L'intervento presso la chiesa dell'incoronata
Oggi, i Carabinieri del Nucleo Tutela Patrimonio Culturale hanno sequestrato un'area occupata abusivamente vicino alla Chiesa dell'Incoronata a Napoli. Questo intervento segue un decreto del Tribunale di Napoli e mira a tutelare il patrimonio culturale della città.
Napoli – I Carabinieri del Nucleo Tutela Patrimonio Culturale (Tpc) di Napoli hanno eseguito oggi un decreto di sequestro preventivo emesso dal Tribunale di Napoli – sezione del Giudice per le indagini preliminari.
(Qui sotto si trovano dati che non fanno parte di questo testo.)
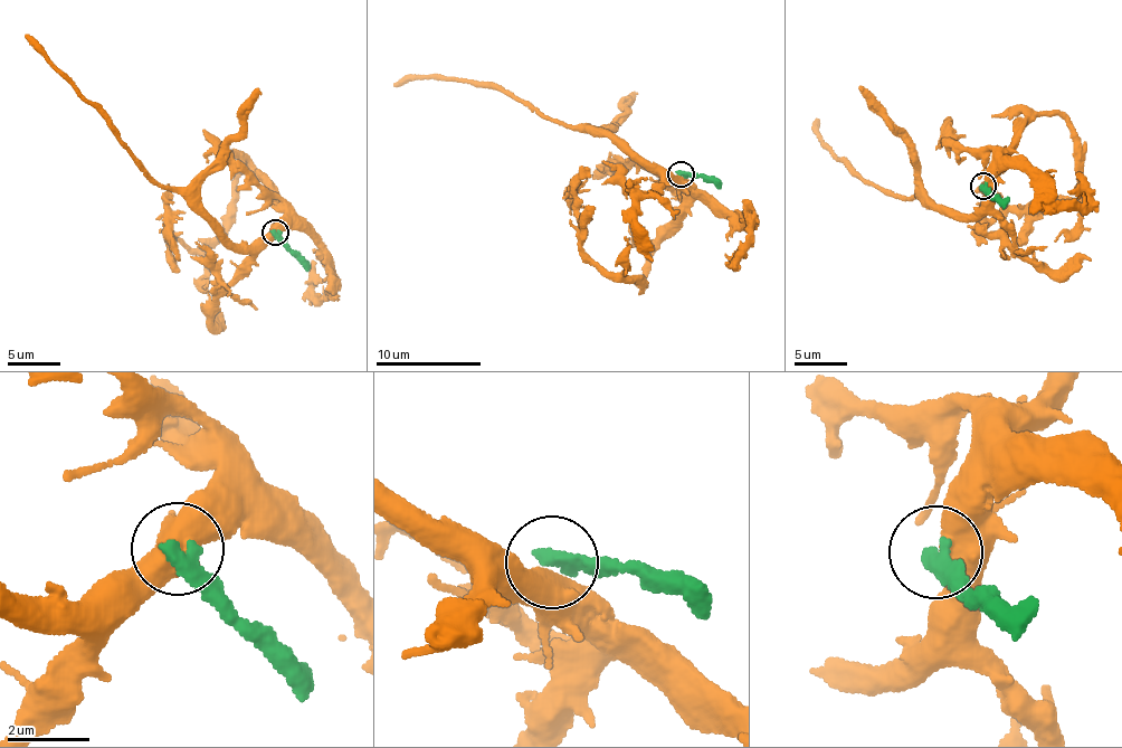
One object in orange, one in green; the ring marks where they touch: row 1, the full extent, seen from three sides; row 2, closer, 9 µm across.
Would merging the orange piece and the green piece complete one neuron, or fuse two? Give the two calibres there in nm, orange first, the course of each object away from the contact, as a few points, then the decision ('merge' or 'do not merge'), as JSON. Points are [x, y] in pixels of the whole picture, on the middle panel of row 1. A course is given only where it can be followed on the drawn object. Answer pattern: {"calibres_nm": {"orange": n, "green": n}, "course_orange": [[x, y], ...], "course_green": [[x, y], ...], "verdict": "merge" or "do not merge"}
{"calibres_nm": {"orange": 750, "green": 440}, "course_orange": [[681, 176], [662, 174], [606, 136], [542, 116], [502, 91], [475, 82], [426, 77], [393, 85]], "course_green": [[681, 173], [722, 182]], "verdict": "do not merge"}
Il provvedimento, richiesto dalla Procura partenopea, riguarda un’area in via Medina, pertinenziale alla Chiesa dell’Incoronata e appartenente al demanio culturale.
Secondo quanto accertato dalle indagini, lo spazio demaniale di interesse culturale sarebbe stato recintato e occupato per anni da terzi senza alcun titolo. Tra gli elementi rilevati, anche l’apposizione di una catena con lucchetto, che avrebbe di fatto impedito l’accesso alla competente Soprintendenza.
L’area, sempre secondo gli investigatori, veniva utilizzata anche come deposito di materiali riconducibili a un vicino esercizio ristorativo. Un utilizzo che, oltre a sottrarre di fatto lo spazio alla sua destinazione pubblica, avrebbe ostacolato le attività di controllo e gestione dell’amministrazione preposta.
Nel procedimento, l’autorità giudiziaria ha iscritto nel registro degli indagati un soggetto. I reati contestati, a vario titolo, sono usurpazione di bene pubblico, appropriazione indebita e uso illecito di beni culturali.
L’esecuzione del sequestro ha consentito la restituzione dell’area alla Soprintendenza A.B.A.P. per il Comune di Napoli, alla quale lo spazio è stato affidato.